▸ **Description of the task**: For this exercise, copy the data exactly and omit any images.

Records from a dataset
====

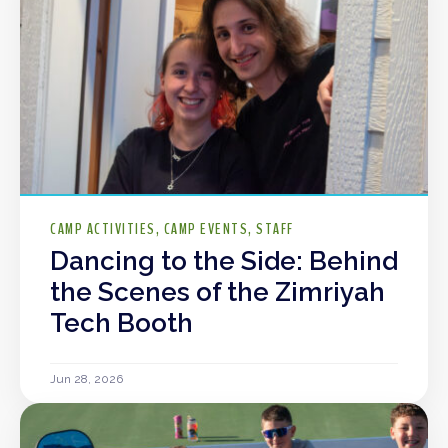
CAMP ACTIVITIES
CAMP EVENTS
STAFF
Dancing to the Side: Behind
the Scenes of the Zimriyah
Tech Booth
Jun 28, 2026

====

▸ **Response area**:
CAMP ACTIVITIES
CAMP EVENTS
STAFF
Dancing to the Side: Behind
the Scenes of the Zimriyah
Tech Booth
Jun 28, 2026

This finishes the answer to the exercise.